Mark Lee Gardner51LtaL0zzRL._SX331_BO1,204,203,200_ is the author of the recently released Rough Riders: Theodore Roosevelt, His Cowboy Regiment, and the Immortal Charge Up San Juan Hill (William Morrow). He is also the author of To Hell on a Fast Horse and Shot All To Hell, which received multiple awards, including a Spur Award from Western Writers of America. An authority on the American West, Gardner has appeared on PBS’s American Experience, as well as on the History Channel, the Travel Channel, and on NPR. He has written for the Los Angeles Times, True West, Wild West, American Cowboy, and New Mexico Magazine. He lives with his family in Cascade, Colorado.

(Originally published in MilitaryHistoryNow.com on May 12, 2016)

3 thoughts on “The Rough Riders – Seven Things You Didn’t Know About Theodore Roosevelt’s Famous Volunteers

  1. Teddy’s Rough Riders would not have suffered so many casualties if he had waited for others to support him. He was so anxious to fight the Spanish, which he under estimated. Their smokeless mausers ripped his men to shreds.
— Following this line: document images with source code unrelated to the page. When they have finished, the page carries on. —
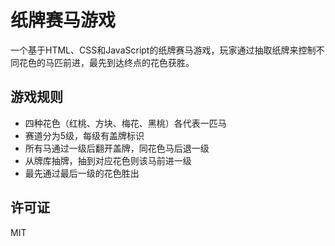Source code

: # 纸牌赛马游戏

一个基于HTML、CSS和JavaScript的纸牌赛马游戏，玩家通过抽取纸牌来控制不同花色的马匹前进，最先到达终点的花色获胜。

## 游戏规则
- 四种花色（红桃、方块、梅花、黑桃）各代表一匹马
- 赛道分为5级，每级有盖牌标识
- 所有马通过一级后翻开盖牌，同花色马后退一级
- 从牌库抽牌，抽到对应花色则该马前进一级
- 最先通过最后一级的花色胜出

## 许可证
MIT
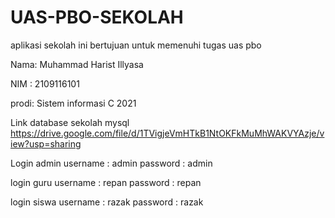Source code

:# UAS-PBO-SEKOLAH
aplikasi sekolah ini bertujuan untuk memenuhi tugas uas pbo

Nama: Muhammad Harist Illyasa

NIM : 2109116101

prodi: Sistem informasi C 2021

Link database sekolah mysql
https://drive.google.com/file/d/1TVigjeVmHTkB1NtOKFkMuMhWAKVYAzje/view?usp=sharing

Login admin
username : admin
password : admin

login guru
username : repan
password : repan

login siswa
username : razak
password : razak

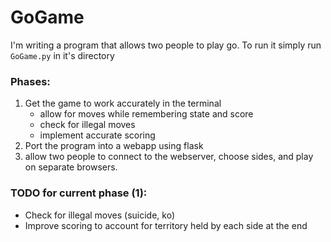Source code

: # GoGame
I'm writing a program that allows two people to play go.  To run it simply run `GoGame.py` in it's directory

### Phases:
1. Get the game to work accurately in the terminal
    - allow for moves while remembering state and score
    - check for illegal moves
    - implement accurate scoring
2. Port the program into a webapp using flask
3. allow two people to connect to the webserver, choose sides, and play on separate browsers.

### TODO for current phase (1):
- Check for illegal moves (suicide, ko)
- Improve scoring to account for territory held by each side at the end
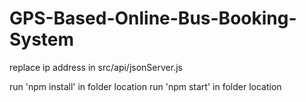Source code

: # GPS-Based-Online-Bus-Booking-System

replace ip  address in src/api/jsonServer.js

run 'npm install' in folder location
 run 'npm start' in folder location
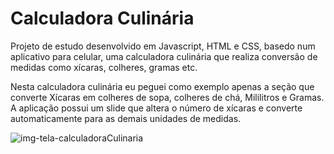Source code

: # Calculadora Culinária
Projeto de estudo desenvolvido em Javascript, HTML e CSS, basedo num aplicativo para celular, uma calculadora culinária que realiza conversão de medidas como xícaras, colheres, gramas etc.

Nesta calculadora culinária eu peguei como exemplo apenas a seção que converte Xícaras em colheres de sopa, colheres de chá, Mililitros e Gramas. 
A aplicação possui um slide que altera o número de xícaras e converte automaticamente para as demais unidades de medidas.

![img-tela-calculadoraCulinaria](https://user-images.githubusercontent.com/81998569/236652473-05645082-81d1-4f7e-bb96-6799bbcfa075.jpg)

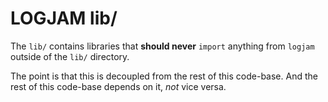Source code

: # LOGJAM lib/

The `lib/` contains libraries that **should never** `import` anything from `logjam` outside of the `lib/` directory.

The point is that this is decoupled from the rest of this code-base.
And the rest of this code-base depends on it, _not_ vice versa.
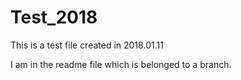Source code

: # Test_2018
This is a test file created in 2018.01.11

I am in the readme file which is belonged to a branch.
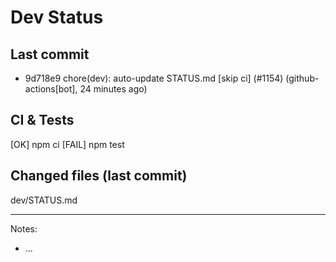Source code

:# Dev Status

## Last commit
- 9d718e9 chore(dev): auto-update STATUS.md [skip ci] (#1154) (github-actions[bot], 24 minutes ago)
## CI & Tests
[OK] npm ci
[FAIL] npm test

## Changed files (last commit)
dev/STATUS.md

---
Notes:
- ...
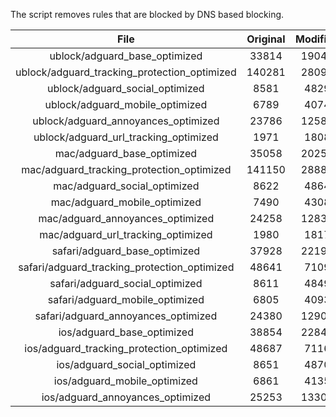 The script removes rules that are blocked by DNS based blocking.


| File | Original | Modified |
|:----:|:-----:|:-----:|
| ublock/adguard_base_optimized | 33814 | 19044 |
| ublock/adguard_tracking_protection_optimized | 140281 | 28094 |
| ublock/adguard_social_optimized | 8581 | 4829 |
| ublock/adguard_mobile_optimized | 6789 | 4074 |
| ublock/adguard_annoyances_optimized | 23786 | 12588 |
| ublock/adguard_url_tracking_optimized | 1971 | 1808 |
| mac/adguard_base_optimized | 35058 | 20255 |
| mac/adguard_tracking_protection_optimized | 141150 | 28883 |
| mac/adguard_social_optimized | 8622 | 4864 |
| mac/adguard_mobile_optimized | 7490 | 4308 |
| mac/adguard_annoyances_optimized | 24258 | 12830 |
| mac/adguard_url_tracking_optimized | 1980 | 1817 |
| safari/adguard_base_optimized | 37928 | 22194 |
| safari/adguard_tracking_protection_optimized | 48641 | 7109 |
| safari/adguard_social_optimized | 8611 | 4849 |
| safari/adguard_mobile_optimized | 6805 | 4093 |
| safari/adguard_annoyances_optimized | 24380 | 12900 |
| ios/adguard_base_optimized | 38854 | 22845 |
| ios/adguard_tracking_protection_optimized | 48687 | 7116 |
| ios/adguard_social_optimized | 8651 | 4870 |
| ios/adguard_mobile_optimized | 6861 | 4135 |
| ios/adguard_annoyances_optimized | 25253 | 13302 |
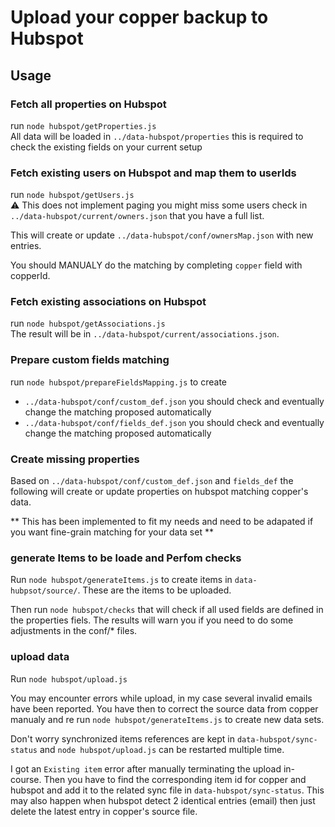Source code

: # Upload your copper backup to Hubspot 

## Usage

### Fetch all properties on Hubspot

run `node hubspot/getProperties.js`  
All data will be loaded in `../data-hubspot/properties` this is required to check the existing fields on your current setup

### Fetch existing users on Hubspot and map them to userIds

run `node hubspot/getUsers.js`  
⚠️ This does not implement paging you might miss some users check in `../data-hubspot/current/owners.json` that you have a full list. 

This will create or update  `../data-hubspot/conf/ownersMap.json` with new entries.

You should MANUALY do the matching by completing `copper` field with copperId.

### Fetch existing associations on Hubspot 

run `node hubspot/getAssociations.js`  
The result will be in `../data-hubspot/current/associations.json`. 

### Prepare custom fields matching 

run `node hubspot/prepareFieldsMapping.js` to create 
- `../data-hubspot/conf/custom_def.json` you should check and eventually change the matching proposed automatically
- `../data-hubspot/conf/fields_def.json` you should check and eventually change the matching proposed automatically

### Create missing properties 

Based on `../data-hubspot/conf/custom_def.json` and `fields_def` the following will create or update properties on hubspot matching copper's data. 

** This has been implemented to fit my needs and need to be adapated if you want fine-grain matching for your data set **

### generate Items to be loade and Perfom checks

Run `node hubspot/generateItems.js` to create items in `data-hubpsot/source/`. These are the items to be uploaded. 

Then run `node hubspot/checks` that will check if all used fields are defined in the properties fiels. The results will warn you if you need to do some adjustments in the conf/* files. 


### upload data 

Run `node hubspot/upload.js` 

You may encounter errors while upload, in my case several invalid emails have been reported. You have then to correct the source data from copper manualy and re run `node hubspot/generateItems.js` to create new data sets. 

Don't worry synchronized items references are kept in `data-hubspot/sync-status` and `node hubspot/upload.js` can be restarted multiple time. 

I got an `Existing item` error after manually terminating the upload in-course. Then you have to find the corresponding item id for copper and hubspot and add it to the related sync file in `data-hubspot/sync-status`. This may also happen when hubspot detect 2 identical entries (email) then just delete the latest entry in copper's source file.


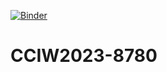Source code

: [![Binder](https://mybinder.org/badge_logo.svg)](https://mybinder.org/v2/gh/StanislawSwierc/CCIW2023-8780/HEAD)

# CCIW2023-8780
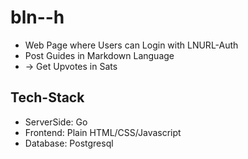 # bln--h
- Web Page where Users can Login with LNURL-Auth
- Post Guides in Markdown Language
- -> Get Upvotes in Sats

## Tech-Stack
- ServerSide: Go
- Frontend: Plain HTML/CSS/Javascript
- Database: Postgresql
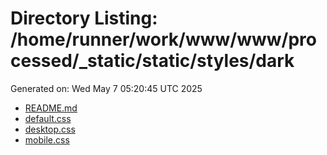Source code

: # Directory Listing: /home/runner/work/www/www/processed/_static/static/styles/dark
Generated on: Wed May  7 05:20:45 UTC 2025

- [README.md](README.md)
- [default.css](default.css)
- [desktop.css](desktop.css)
- [mobile.css](mobile.css)
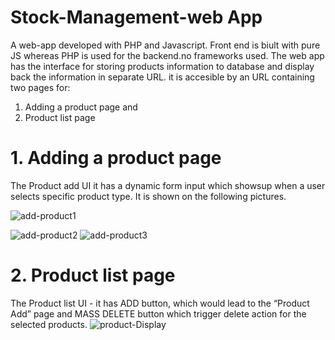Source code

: # Stock-Management-web App
A web-app developed with PHP and Javascript. Front end is biult with pure JS whereas PHP is used for the backend.no frameworks used. The web app has the interface for storing products information to database and display back the information in separate URL.
it is accesible by an URL containing two pages for: 
1. Adding a product page and
2. Product list page

# 1. Adding a product page
The Product add UI it  has a dynamic form input which showsup when a user selects specific product type. It is shown on the following pictures.



![add-product1](https://user-images.githubusercontent.com/91279474/174290948-cd35610b-1811-415d-9c6f-ad0529e63464.png)

![add-product2](https://user-images.githubusercontent.com/91279474/174292030-b1043610-58a4-48ff-87c1-b2f97c66407d.png)
![add-product3](https://user-images.githubusercontent.com/91279474/174292047-b0234569-2df9-4d91-a823-16d28dede20f.png)


# 2. Product list page
The Product list UI - it has ADD button, which would lead to the “Product Add” page and MASS DELETE button which trigger delete action for the selected products.
![product-Display](https://user-images.githubusercontent.com/91279474/174292611-3661ac99-1d64-4659-bfa2-aceafb59eb08.png)
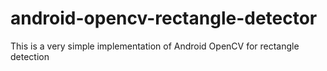 # android-opencv-rectangle-detector
This is a very simple implementation of Android OpenCV for rectangle detection
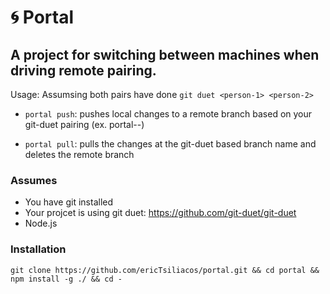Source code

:# 🌀 Portal

## A project for switching between machines when driving remote pairing.

Usage:
Assumsing both pairs have done `git duet <person-1> <person-2>`

- `portal push`: pushes local changes to a remote branch based on your git-duet pairing (ex. portal-<person-1>-<person-2>)

- `portal pull`: pulls the changes at the git-duet based branch name and deletes the remote branch
  
### Assumes
- You have git installed
- Your projcet is using git duet: https://github.com/git-duet/git-duet
- Node.js
  
### Installation
`git clone https://github.com/ericTsiliacos/portal.git && cd portal && npm install -g ./ && cd -`
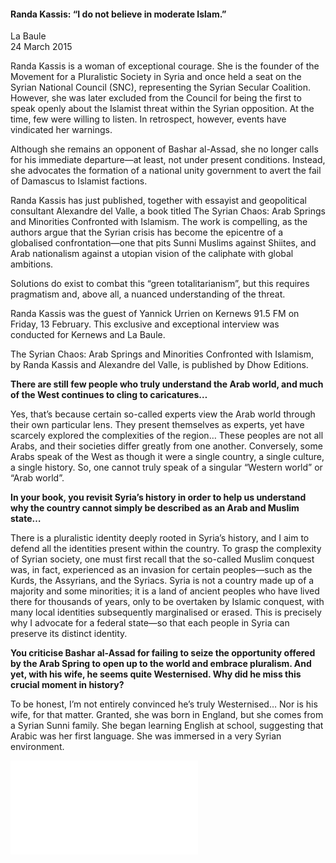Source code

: <h4>Randa Kassis: “I do not believe in moderate Islam.”</h4>

La Baule
<br>
24 March 2015

Randa Kassis is a woman of exceptional courage. She is the founder of the Movement for a Pluralistic Society in Syria and once held a seat on the Syrian National Council (SNC), representing the Syrian Secular Coalition. However, she was later excluded from the Council for being the first to speak openly about the Islamist threat within the Syrian opposition. At the time, few were willing to listen. In retrospect, however, events have vindicated her warnings.

Although she remains an opponent of Bashar al-Assad, she no longer calls for his immediate departure—at least, not under present conditions. Instead, she advocates the formation of a national unity government to avert the fail of Damascus to Islamist factions.

Randa Kassis has just published, together with essayist and geopolitical consultant Alexandre del Valle, a book titled The Syrian Chaos: Arab Springs and Minorities Confronted with Islamism. The work is compelling, as the authors argue that the Syrian crisis has become the epicentre of a globalised confrontation—one that pits Sunni Muslims against Shiites, and Arab nationalism against a utopian vision of the caliphate with global ambitions.

Solutions do exist to combat this “green totalitarianism”, but this requires pragmatism and, above all, a nuanced understanding of the threat.

Randa Kassis was the guest of Yannick Urrien on Kernews 91.5 FM on Friday, 13 February. This exclusive and exceptional interview was conducted for Kernews and La Baule.

The Syrian Chaos: Arab Springs and Minorities Confronted with Islamism, by Randa Kassis and Alexandre del Valle, is published by Dhow Editions.

<b>There are still few people who truly understand the Arab world, and much of the West continues to cling to caricatures…</b>

Yes, that’s because certain so-called experts view the Arab world through their own particular lens. They present themselves as experts, yet have scarcely explored the complexities of the region… These peoples are not all Arabs, and their societies differ greatly from one another. Conversely, some Arabs speak of the West as though it were a single country, a single culture, a single history. So, one cannot truly speak of a singular “Western world” or “Arab world”.

<b>In your book, you revisit Syria’s history in order to help us understand why the country cannot simply be described as an Arab and Muslim state…</b>

There is a pluralistic identity deeply rooted in Syria’s history, and I aim to defend all the identities present within the country. To grasp the complexity of Syrian society, one must first recall that the so-called Muslim conquest was, in fact, experienced as an invasion for certain peoples—such as the Kurds, the Assyrians, and the Syriacs. Syria is not a country made up of a majority and some minorities; it is a land of ancient peoples who have lived there for thousands of years, only to be overtaken by Islamic conquest, with many local identities subsequently marginalised or erased. This is precisely why I advocate for a federal state—so that each people in Syria can preserve its distinct identity.

<b>You criticise Bashar al-Assad for failing to seize the opportunity offered by the Arab Spring to open up to the world and embrace pluralism. And yet, with his wife, he seems quite Westernised. Why did he miss this crucial moment in history?</b>

To be honest, I’m not entirely convinced he’s truly Westernised… Nor is his wife, for that matter. Granted, she was born in England, but she comes from a Syrian Sunni family. She began learning English at school, suggesting that Arabic was her first language. She was immersed in a very Syrian environment.

![](7.pdf)
<p></p>






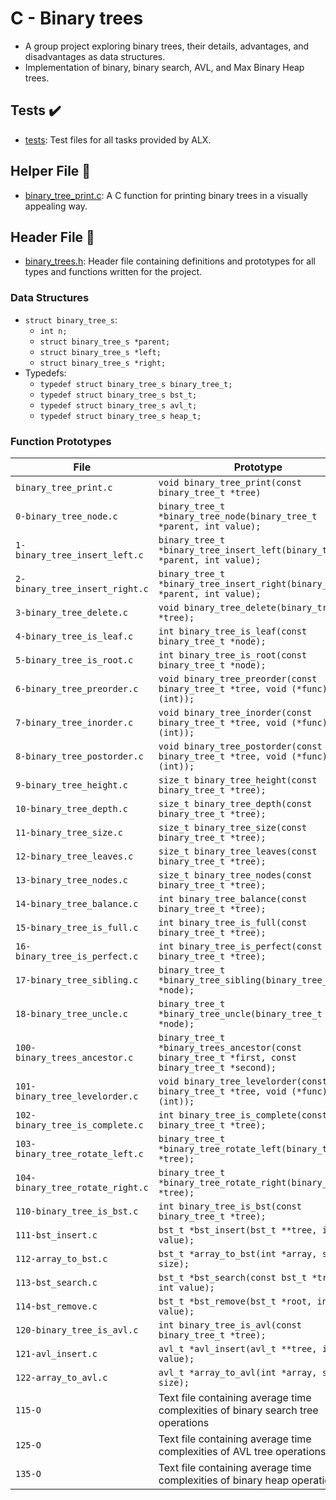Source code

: # C - Binary trees

- A group project exploring binary trees, their details, advantages, and disadvantages as data structures.
- Implementation of binary, binary search, AVL, and Max Binary Heap trees.

## Tests :heavy_check_mark:

- [tests](./tests): Test files for all tasks provided by ALX.

## Helper File :raised_hands:

- [binary_tree_print.c](./binary_tree_print.c): A C function for printing binary trees in a visually appealing way.

## Header File :file_folder:

- [binary_trees.h](./binary_trees.h): Header file containing definitions and prototypes for all types and functions written for the project.

### Data Structures

- `struct binary_tree_s`:
  - `int n;`
  - `struct binary_tree_s *parent;`
  - `struct binary_tree_s *left;`
  - `struct binary_tree_s *right;`
- Typedefs:
  - `typedef struct binary_tree_s binary_tree_t;`
  - `typedef struct binary_tree_s bst_t;`
  - `typedef struct binary_tree_s avl_t;`
  - `typedef struct binary_tree_s heap_t;`

### Function Prototypes

| File                     | Prototype                                                 |
| ------------------------ | --------------------------------------------------------- |
| `binary_tree_print.c`    | `void binary_tree_print(const binary_tree_t *tree)`       |
| `0-binary_tree_node.c`   | `binary_tree_t *binary_tree_node(binary_tree_t *parent, int value);` |
| `1-binary_tree_insert_left.c` | `binary_tree_t *binary_tree_insert_left(binary_tree_t *parent, int value);` |
| `2-binary_tree_insert_right.c` | `binary_tree_t *binary_tree_insert_right(binary_tree_t *parent, int value);` |
| `3-binary_tree_delete.c` | `void binary_tree_delete(binary_tree_t *tree);` |
| `4-binary_tree_is_leaf.c` | `int binary_tree_is_leaf(const binary_tree_t *node);` |
| `5-binary_tree_is_root.c` | `int binary_tree_is_root(const binary_tree_t *node);` |
| `6-binary_tree_preorder.c` | `void binary_tree_preorder(const binary_tree_t *tree, void (*func)(int));` |
| `7-binary_tree_inorder.c` | `void binary_tree_inorder(const binary_tree_t *tree, void (*func)(int));` |
| `8-binary_tree_postorder.c` | `void binary_tree_postorder(const binary_tree_t *tree, void (*func)(int));` |
| `9-binary_tree_height.c` | `size_t binary_tree_height(const binary_tree_t *tree);` |
| `10-binary_tree_depth.c` | `size_t binary_tree_depth(const binary_tree_t *tree);` |
| `11-binary_tree_size.c` | `size_t binary_tree_size(const binary_tree_t *tree);` |
| `12-binary_tree_leaves.c` | `size_t binary_tree_leaves(const binary_tree_t *tree);` |
| `13-binary_tree_nodes.c` | `size_t binary_tree_nodes(const binary_tree_t *tree);` |
| `14-binary_tree_balance.c` | `int binary_tree_balance(const binary_tree_t *tree);` |
| `15-binary_tree_is_full.c` | `int binary_tree_is_full(const binary_tree_t *tree);` |
| `16-binary_tree_is_perfect.c` | `int binary_tree_is_perfect(const binary_tree_t *tree);` |
| `17-binary_tree_sibling.c` | `binary_tree_t *binary_tree_sibling(binary_tree_t *node);` |
| `18-binary_tree_uncle.c` | `binary_tree_t *binary_tree_uncle(binary_tree_t *node);` |
| `100-binary_trees_ancestor.c` | `binary_tree_t *binary_trees_ancestor(const binary_tree_t *first, const binary_tree_t *second);` |
| `101-binary_tree_levelorder.c` | `void binary_tree_levelorder(const binary_tree_t *tree, void (*func)(int));` |
| `102-binary_tree_is_complete.c` | `int binary_tree_is_complete(const binary_tree_t *tree);` |
| `103-binary_tree_rotate_left.c` | `binary_tree_t *binary_tree_rotate_left(binary_tree_t *tree);` |
| `104-binary_tree_rotate_right.c` | `binary_tree_t *binary_tree_rotate_right(binary_tree_t *tree);` |
| `110-binary_tree_is_bst.c` | `int binary_tree_is_bst(const binary_tree_t *tree);` |
| `111-bst_insert.c` | `bst_t *bst_insert(bst_t **tree, int value);` |
| `112-array_to_bst.c` | `bst_t *array_to_bst(int *array, size_t size);` |
| `113-bst_search.c` | `bst_t *bst_search(const bst_t *tree, int value);` |
| `114-bst_remove.c` | `bst_t *bst_remove(bst_t *root, int value);` |
| `120-binary_tree_is_avl.c` | `int binary_tree_is_avl(const binary_tree_t *tree);` |
| `121-avl_insert.c` | `avl_t *avl_insert(avl_t **tree, int value);` |
| `122-array_to_avl.c` | `avl_t *array_to_avl(int *array, size_t size);` |
| `115-O` | Text file containing average time complexities of binary search tree operations |
| `125-O` | Text file containing average time complexities of AVL tree operations |
| `135-O` | Text file containing average time complexities of binary heap operations |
Luckily the more experienced Buffalo Soldiers saved his soldiers from being completely wiped out.
    He never gave them any credit and betrayed during the Brownsville Affair 1906.

    1. Sounds like racist sour grapes. Roosevelt gave credit to all who charged those hills that day. He cannot be blamed for the Spanish having a better rifle than
      his own troops at the time. Right after this action the US Dept of War re evaluated and changed the standard infantry rifle being used in action to a much more efficient and proficient semi automatic 30-06 which later became the M1-Garand in WW2. Roosevelt did the best he could with what he had and he and his men did a magnificent job. They are an honor and credit to
      this country and the uniform they served in.

      1. “Right after this action the US Dept of War re evaluated and changed the standard infantry rifle being used in action to a much more efficient and proficient semi automatic 30-06…”

        WRONG!

        The War Department adopted a rifle based on the German Mauser, the BOLT-ACTION 1903 Springfield. It was used through WW1, WW2 and as a sniper rifle during the Korean and Vietnam Wars. The only similarity between the 1903 Springfield and the WW2 M1 Garand was the .30-06 ammunition and the bayonet.